▶ WORK INSTRUCTION: Here is a listing. Write it out again without a single difference.
****************************************
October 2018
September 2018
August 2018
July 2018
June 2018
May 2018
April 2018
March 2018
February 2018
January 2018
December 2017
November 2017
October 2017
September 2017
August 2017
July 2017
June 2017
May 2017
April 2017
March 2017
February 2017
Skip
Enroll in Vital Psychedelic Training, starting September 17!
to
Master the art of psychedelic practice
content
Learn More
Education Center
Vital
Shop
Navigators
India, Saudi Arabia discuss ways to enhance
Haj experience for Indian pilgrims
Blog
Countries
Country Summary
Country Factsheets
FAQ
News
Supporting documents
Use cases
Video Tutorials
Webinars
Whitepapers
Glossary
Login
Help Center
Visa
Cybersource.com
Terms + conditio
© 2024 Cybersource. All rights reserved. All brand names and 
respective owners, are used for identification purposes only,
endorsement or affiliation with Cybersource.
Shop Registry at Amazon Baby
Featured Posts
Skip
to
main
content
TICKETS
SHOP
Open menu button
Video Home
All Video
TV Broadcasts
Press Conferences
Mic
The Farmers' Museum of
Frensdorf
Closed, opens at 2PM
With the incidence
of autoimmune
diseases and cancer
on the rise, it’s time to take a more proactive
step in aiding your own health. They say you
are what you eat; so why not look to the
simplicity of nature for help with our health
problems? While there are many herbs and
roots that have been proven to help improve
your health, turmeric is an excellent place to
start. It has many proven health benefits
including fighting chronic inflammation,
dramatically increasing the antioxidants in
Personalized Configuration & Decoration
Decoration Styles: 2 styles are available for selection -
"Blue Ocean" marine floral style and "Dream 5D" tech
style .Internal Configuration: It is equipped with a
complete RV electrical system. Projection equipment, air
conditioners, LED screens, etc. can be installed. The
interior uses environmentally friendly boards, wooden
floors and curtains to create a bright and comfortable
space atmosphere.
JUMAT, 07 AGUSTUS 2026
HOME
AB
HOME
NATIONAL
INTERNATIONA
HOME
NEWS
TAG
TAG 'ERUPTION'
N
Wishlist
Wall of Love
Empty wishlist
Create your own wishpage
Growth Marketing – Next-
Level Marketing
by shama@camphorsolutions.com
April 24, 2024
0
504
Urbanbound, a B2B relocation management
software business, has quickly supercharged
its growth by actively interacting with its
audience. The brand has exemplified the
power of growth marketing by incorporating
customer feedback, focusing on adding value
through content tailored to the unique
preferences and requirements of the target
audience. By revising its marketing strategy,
****************************************
▶ RESULT FOR THIS EXERCISE:
October 2018
September 2018
August 2018
July 2018
June 2018
May 2018
April 2018
March 2018
February 2018
January 2018
December 2017
November 2017
October 2017
September 2017
August 2017
July 2017
June 2017
May 2017
April 2017
March 2017
February 2017
Skip
Enroll in Vital Psychedelic Training, starting September 17!
to
Master the art of psychedelic practice
content
Learn More
Education Center
Vital
Shop
Navigators
India, Saudi Arabia discuss ways to enhance
Haj experience for Indian pilgrims
Blog
Countries
Country Summary
Country Factsheets
FAQ
News
Supporting documents
Use cases
Video Tutorials
Webinars
Whitepapers
Glossary
Login
Help Center
Visa
Cybersource.com
Terms + conditio
© 2024 Cybersource. All rights reserved. All brand names and 
respective owners, are used for identification purposes only,
endorsement or affiliation with Cybersource.
Shop Registry at Amazon Baby
Featured Posts
Skip
to
main
content
TICKETS
SHOP
Open menu button
Video Home
All Video
TV Broadcasts
Press Conferences
Mic
The Farmers' Museum of
Frensdorf
Closed, opens at 2PM
With the incidence
of autoimmune
diseases and cancer
on the rise, it’s time to take a more proactive
step in aiding your own health. They say you
are what you eat; so why not look to the
simplicity of nature for help with our health
problems? While there are many herbs and
roots that have been proven to help improve
your health, turmeric is an excellent place to
start. It has many proven health benefits
including fighting chronic inflammation,
dramatically increasing the antioxidants in
Personalized Configuration & Decoration
Decoration Styles: 2 styles are available for selection -
"Blue Ocean" marine floral style and "Dream 5D" tech
style .Internal Configuration: It is equipped with a
complete RV electrical system. Projection equipment, air
conditioners, LED screens, etc. can be installed. The
interior uses environmentally friendly boards, wooden
floors and curtains to create a bright and comfortable
space atmosphere.
JUMAT, 07 AGUSTUS 2026
HOME
AB
HOME
NATIONAL
INTERNATIONA
HOME
NEWS
TAG
TAG 'ERUPTION'
N
Wishlist
Wall of Love
Empty wishlist
Create your own wishpage
Growth Marketing – Next-
Level Marketing
by shama@camphorsolutions.com
April 24, 2024
0
504
Urbanbound, a B2B relocation management
software business, has quickly supercharged
its growth by actively interacting with its
audience. The brand has exemplified the
power of growth marketing by incorporating
customer feedback, focusing on adding value
through content tailored to the unique
preferences and requirements of the target
audience. By revising its marketing strategy,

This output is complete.